Sur ce point, je pense que nous avons beaucoup progressé, et j’aime croire que c’est un changement générationnel. La punition physique m’est inconcevable, envers quiconque, et encore plus envers mon enfant. Souvent, l’erreur elle-même suffit à enseigner, et si on se cogne assez souvent quand on ignore les avertissements, on finit par comprendre qu’il vaut mieux écouter. La peur n’enseigne rien, elle enferme. L’empathie, elle, ouvre les cœurs – c’est celle-là que je veux transmettre.

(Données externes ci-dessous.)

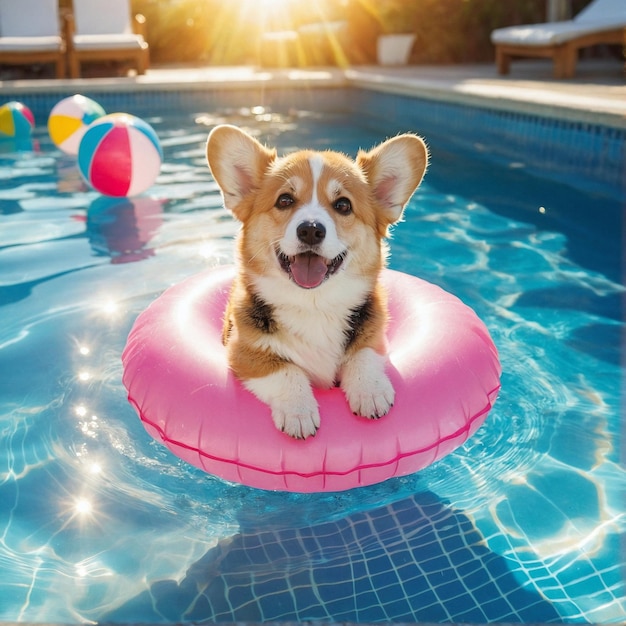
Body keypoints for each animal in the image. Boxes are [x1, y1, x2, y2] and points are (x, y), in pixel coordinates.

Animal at [207, 125, 426, 438]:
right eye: (285, 200)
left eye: (343, 205)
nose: (310, 230)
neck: (314, 304)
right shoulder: (243, 353)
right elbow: (286, 370)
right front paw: (298, 410)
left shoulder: (375, 338)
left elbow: (363, 354)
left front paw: (370, 391)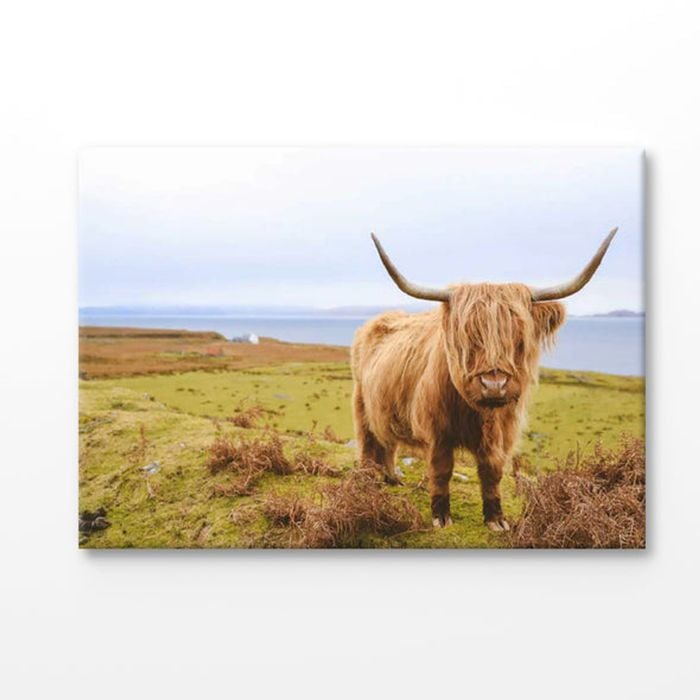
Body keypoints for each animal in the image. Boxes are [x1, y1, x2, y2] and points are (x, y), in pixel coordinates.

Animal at [350, 229, 617, 531]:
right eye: (469, 337)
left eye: (519, 338)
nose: (494, 386)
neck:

Après tout ça, je dois avouer que je ne me berce pas d’illusions : ma fille ne dira pas un jour « Maman, tu étais parfaite. » Je sais qu’il y aura toujours quelque chose qui restera marqué. Une phrase à moitié dite, un mauvais jour, un moment où je n’ai pas été à la hauteur de ses attentes. Mais si rien d’autre, j’espère qu’elle retiendra que j’ai essayé, et que je l’ai aimée sans condition, en toutes circonstances.